What’s the most memorable thing either a student or a parent has said to you? For me, I think it’s more general memories of appreciation. Those have been the more powerful thing for me. I think with my son, who has Duchenne’s muscular dystrophy, I’ve had literally thousands of students come back and offer to help or offer prayers and support. It hits really hard every time. Someone I haven’t spoken to in so many years comes back and says something nice about my class or helps me or helps my son.

They have a dodgeball tournament at our school and this one group of guys, for the sake of raising awareness about my son’s condition, named their team “Team Ethan.” They made their own shirts and they printed one up for Ethan and for me. They did it completely on their own and completely voluntarily.

Dustin is always thrilled when students help raise awareness about his son

I find that what I pursued in the name of my son has translated well to what I do at school in my classes. It’s a conversation I don’t think people have often because it’s not something present for a lot of people. I don’t think people understand how to look at and interact with people who are in a wheelchair. A wheelchair is something that needs to be disarmed a little for people.

Jack playing in his basketball tournament

What’s the most challenging part of your job? The most challenging part of my job today is when you see students who need things and when the school is not able to accommodate the students for certain things. When there are programs in place that keep the building running but sometimes are difficult to challenge when a student or two or three have a need beyond the institutional directives. A student in the past really pointed out to me that a lot is done to help keep things flowing, but sometimes the way things are going don’t work for every single person. And even though it might make sense to keep things going for the majority of people, it’s difficult. Something else that’s difficult is when a student opens up about something troubling that’s beyond academics. When a student says something to me about something going on in his or her life about getting bullied or having something going on at home, I think that hits hard for me. I get upset by stuff like that. It hurts.

What advice would you give to someone just starting out as a special needs educator? You always have to look at your students as people before anything else. To me that has been the most successful thing. For better or for worse, whether they’re having a bad day or a good day, understanding that they’re people capable of the same exact feelings, of their own kind of intelligence, of their own kind of mischief even. If you can appreciate that on the human level, then all the other stuff is a lot easier to do. It’s a lot easier to teach when you understand that you’re teaching someone who’s a real person inside first.
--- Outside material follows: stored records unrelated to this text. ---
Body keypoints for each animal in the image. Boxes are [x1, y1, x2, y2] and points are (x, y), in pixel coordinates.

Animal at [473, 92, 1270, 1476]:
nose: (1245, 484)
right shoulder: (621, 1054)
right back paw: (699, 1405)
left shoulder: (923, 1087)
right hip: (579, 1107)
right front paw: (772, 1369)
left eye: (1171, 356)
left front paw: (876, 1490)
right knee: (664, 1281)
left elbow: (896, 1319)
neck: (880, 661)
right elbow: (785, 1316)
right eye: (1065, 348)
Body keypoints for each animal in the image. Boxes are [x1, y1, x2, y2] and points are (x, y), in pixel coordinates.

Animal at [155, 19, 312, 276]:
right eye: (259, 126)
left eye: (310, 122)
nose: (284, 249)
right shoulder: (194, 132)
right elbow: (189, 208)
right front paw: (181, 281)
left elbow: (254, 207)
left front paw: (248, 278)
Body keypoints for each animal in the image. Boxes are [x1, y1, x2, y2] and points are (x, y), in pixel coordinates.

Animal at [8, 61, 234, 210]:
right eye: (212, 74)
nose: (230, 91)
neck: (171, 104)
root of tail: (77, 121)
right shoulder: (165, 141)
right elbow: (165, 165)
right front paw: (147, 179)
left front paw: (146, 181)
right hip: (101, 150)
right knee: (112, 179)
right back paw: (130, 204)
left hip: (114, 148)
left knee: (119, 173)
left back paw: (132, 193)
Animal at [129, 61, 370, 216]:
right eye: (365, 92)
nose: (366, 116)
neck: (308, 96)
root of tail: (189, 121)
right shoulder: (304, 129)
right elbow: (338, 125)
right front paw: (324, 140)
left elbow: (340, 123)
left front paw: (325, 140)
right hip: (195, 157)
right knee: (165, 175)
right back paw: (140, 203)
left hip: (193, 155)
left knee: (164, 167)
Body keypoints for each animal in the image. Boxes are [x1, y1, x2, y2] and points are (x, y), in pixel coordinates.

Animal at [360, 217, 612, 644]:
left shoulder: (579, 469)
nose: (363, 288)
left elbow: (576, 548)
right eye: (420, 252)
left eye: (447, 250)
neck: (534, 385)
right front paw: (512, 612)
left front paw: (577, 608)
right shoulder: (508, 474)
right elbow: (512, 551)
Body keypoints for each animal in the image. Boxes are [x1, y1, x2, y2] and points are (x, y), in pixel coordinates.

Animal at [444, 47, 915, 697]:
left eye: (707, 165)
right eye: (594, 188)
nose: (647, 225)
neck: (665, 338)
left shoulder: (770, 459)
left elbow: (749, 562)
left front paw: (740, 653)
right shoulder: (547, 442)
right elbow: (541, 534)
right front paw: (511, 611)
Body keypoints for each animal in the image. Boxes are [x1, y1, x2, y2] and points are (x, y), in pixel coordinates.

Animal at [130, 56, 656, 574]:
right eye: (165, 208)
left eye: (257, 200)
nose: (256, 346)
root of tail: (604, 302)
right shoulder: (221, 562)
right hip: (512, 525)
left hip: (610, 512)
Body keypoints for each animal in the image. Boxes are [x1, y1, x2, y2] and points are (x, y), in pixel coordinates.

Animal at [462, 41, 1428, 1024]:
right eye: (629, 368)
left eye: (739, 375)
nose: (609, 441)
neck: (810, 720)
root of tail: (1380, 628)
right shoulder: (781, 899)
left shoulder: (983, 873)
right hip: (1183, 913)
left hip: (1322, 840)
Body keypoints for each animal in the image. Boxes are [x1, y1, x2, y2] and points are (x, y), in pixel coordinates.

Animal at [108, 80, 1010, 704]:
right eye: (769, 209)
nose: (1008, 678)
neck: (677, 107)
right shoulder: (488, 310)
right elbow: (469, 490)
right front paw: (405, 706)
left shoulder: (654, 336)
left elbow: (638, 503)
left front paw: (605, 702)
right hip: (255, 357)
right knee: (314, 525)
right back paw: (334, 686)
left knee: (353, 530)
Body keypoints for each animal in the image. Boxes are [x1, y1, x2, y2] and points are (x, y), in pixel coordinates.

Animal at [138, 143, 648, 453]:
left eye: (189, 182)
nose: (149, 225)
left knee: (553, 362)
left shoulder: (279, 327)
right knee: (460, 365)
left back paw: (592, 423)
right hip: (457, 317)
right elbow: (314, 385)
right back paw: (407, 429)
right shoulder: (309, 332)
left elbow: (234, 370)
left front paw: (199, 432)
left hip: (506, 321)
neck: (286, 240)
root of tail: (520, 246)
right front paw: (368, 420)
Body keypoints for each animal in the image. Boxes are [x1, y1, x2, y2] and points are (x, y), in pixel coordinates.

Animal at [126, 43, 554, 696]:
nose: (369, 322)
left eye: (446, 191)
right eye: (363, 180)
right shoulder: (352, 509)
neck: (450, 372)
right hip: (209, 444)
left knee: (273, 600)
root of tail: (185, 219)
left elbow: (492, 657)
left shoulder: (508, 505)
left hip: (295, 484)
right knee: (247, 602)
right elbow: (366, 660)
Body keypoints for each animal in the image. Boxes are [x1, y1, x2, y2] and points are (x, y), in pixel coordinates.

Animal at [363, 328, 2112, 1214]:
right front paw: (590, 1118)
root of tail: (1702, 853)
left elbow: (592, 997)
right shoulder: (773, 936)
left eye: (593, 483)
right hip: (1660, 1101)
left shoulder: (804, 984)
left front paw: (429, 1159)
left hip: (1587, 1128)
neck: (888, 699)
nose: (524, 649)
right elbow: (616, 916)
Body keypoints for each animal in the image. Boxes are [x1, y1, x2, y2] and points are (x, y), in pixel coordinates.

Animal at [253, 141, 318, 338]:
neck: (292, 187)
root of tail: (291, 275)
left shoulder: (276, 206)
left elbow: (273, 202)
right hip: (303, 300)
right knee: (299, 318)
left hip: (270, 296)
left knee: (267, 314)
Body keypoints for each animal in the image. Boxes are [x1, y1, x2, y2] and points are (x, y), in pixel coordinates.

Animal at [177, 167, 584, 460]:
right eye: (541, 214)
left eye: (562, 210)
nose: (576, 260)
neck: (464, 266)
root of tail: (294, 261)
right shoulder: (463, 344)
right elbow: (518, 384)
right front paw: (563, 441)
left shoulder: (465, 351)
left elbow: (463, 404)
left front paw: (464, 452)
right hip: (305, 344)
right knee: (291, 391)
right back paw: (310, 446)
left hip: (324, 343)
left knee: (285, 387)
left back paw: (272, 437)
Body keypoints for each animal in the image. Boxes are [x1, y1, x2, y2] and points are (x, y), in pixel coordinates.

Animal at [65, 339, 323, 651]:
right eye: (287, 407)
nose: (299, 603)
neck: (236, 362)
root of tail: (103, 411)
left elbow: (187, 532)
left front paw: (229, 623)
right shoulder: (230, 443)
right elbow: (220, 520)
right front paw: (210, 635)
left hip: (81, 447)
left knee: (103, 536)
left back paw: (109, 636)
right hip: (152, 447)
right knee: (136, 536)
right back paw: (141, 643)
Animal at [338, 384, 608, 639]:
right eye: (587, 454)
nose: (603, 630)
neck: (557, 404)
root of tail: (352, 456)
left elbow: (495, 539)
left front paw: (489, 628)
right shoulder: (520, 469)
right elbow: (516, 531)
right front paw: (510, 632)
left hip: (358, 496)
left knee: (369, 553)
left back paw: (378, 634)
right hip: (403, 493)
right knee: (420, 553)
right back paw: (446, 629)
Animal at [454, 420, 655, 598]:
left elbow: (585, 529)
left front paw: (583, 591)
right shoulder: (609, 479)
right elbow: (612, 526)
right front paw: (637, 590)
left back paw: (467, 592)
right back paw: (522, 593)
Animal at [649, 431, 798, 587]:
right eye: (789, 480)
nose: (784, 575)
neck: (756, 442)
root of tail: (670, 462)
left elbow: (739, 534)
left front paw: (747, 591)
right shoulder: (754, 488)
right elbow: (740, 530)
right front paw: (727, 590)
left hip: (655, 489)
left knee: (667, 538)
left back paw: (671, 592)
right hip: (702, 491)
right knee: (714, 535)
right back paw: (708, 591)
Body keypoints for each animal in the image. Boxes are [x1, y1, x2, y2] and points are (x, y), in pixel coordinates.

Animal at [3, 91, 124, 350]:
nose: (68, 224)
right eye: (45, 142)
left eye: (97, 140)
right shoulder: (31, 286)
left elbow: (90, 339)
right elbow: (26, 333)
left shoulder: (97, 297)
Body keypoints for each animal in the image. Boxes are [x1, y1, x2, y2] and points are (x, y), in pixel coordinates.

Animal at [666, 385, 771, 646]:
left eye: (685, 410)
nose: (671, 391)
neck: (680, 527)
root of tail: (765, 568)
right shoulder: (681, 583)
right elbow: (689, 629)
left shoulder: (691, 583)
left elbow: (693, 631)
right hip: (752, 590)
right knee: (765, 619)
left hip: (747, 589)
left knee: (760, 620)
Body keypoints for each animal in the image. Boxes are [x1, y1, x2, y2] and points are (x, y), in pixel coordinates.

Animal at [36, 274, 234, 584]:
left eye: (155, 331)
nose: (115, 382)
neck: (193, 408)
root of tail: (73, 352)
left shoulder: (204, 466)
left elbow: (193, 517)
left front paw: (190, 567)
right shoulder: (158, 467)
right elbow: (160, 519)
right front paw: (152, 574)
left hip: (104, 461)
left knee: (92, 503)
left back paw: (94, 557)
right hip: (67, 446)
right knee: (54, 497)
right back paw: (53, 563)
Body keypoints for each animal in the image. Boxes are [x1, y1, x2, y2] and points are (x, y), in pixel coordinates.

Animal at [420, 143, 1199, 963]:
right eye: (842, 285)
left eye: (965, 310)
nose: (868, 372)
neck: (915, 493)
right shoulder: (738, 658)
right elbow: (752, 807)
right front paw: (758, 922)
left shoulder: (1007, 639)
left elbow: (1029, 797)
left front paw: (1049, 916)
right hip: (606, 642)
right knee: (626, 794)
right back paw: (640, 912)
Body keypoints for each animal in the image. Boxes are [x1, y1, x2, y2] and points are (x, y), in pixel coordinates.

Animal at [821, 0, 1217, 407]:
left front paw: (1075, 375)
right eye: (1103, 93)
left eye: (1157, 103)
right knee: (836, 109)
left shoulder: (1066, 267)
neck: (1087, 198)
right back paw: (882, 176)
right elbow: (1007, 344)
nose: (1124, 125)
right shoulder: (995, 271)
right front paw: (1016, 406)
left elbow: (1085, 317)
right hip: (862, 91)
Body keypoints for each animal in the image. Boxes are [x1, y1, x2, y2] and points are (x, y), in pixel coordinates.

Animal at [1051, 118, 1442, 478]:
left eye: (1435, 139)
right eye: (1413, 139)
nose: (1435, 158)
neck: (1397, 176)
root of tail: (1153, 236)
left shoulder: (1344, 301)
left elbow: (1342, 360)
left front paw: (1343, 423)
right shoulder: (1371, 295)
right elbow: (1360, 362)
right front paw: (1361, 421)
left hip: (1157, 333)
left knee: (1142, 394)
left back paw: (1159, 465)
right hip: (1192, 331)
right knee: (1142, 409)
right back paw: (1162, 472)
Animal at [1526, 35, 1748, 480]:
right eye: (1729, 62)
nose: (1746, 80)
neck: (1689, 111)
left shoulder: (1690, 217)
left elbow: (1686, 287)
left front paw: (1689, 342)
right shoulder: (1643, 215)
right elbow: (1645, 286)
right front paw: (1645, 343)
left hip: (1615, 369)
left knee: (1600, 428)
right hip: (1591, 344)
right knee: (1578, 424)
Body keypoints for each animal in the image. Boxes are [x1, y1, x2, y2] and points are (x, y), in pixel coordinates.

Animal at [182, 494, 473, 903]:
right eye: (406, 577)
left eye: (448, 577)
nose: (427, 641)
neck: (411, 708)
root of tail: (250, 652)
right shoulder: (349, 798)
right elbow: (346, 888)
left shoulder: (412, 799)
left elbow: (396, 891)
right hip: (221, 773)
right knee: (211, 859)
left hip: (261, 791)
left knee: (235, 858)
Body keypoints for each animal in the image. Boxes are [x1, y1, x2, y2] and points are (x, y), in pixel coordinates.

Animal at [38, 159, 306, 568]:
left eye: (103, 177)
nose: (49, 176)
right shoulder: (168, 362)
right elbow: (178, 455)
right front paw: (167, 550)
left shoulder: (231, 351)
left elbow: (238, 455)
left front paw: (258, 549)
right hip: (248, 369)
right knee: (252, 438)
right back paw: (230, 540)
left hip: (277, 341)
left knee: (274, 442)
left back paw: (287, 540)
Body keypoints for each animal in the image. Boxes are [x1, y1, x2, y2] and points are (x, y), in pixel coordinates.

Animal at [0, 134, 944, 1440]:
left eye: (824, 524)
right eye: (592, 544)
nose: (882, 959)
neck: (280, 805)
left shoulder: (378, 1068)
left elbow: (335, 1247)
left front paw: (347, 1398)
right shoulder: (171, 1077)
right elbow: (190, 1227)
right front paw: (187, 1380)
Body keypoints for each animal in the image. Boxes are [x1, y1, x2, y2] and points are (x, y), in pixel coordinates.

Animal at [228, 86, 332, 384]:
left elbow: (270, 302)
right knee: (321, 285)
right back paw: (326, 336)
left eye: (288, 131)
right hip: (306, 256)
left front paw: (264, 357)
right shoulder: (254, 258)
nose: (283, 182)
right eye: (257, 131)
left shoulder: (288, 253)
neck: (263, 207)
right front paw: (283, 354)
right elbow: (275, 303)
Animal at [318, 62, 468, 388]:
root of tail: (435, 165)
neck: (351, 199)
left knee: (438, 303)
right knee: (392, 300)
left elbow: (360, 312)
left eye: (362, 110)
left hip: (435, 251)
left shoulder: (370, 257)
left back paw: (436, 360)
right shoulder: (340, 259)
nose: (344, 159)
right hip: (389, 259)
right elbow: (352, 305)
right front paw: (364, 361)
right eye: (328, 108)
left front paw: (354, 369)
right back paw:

Jolie, Dustin and Ethan at a fundraising event for Duchenne’s muscular dystrophy

What’s the most rewarding part of your job? Getting to talk to the students, and if you’re lucky enough, to catch a day where a lightbulb goes on; that’s a great day. When they talk to you like a person and they talk about what’s important to them, they just light up when someone is willing to listen to what they’re interested in. Those kind of moments can happen all the time if they believe someone cares about what they have to say. That to me is the best part of my day, just taking those extra seconds to look them in the eyes when they’re speaking and to let them finish their sentence. You can tell they feel valued, and that’s important. It’s one of those things, when you figure it out, how could there be any other way to do things?

Dustin and his students in Nicaragua with BuildOn

If you had a $1,000 grant for your classroom, what would you buy? I would love to have some sort of periodical that allows us to access things that are present and relevant in their lives. With the vast majority of students I have now, The New York Times would be something great. Also, I would love to get everyone a really nice journal. I love Moleskine journals. To let my students have something like that, that they’d want to keep for the rest of their lives, that they could just put anything into that’s not just a notebook, but something where they can write thoughts they’re really invested in.

What’s your favorite thing to teach? English. When they look at a piece of writing as more than just the words on the page. When they start connecting the meaning of rhetorical devices and strategies. I also like to conference them with writing. Then, I don’t spend weeks and weeks of my life grading papers. If I take two of their essays and spend time talking to them, I feel like they learn more about writing and how to use language effectively in that conference than they do in a whole week’s worth of lessons that sort of wash over them. I really like teaching writing. One of the things that fires me up is when I get to ask the questions and then I’m pretty much out of the conversation, when we get in a class debate and I get to listen to them go back and forth between each other.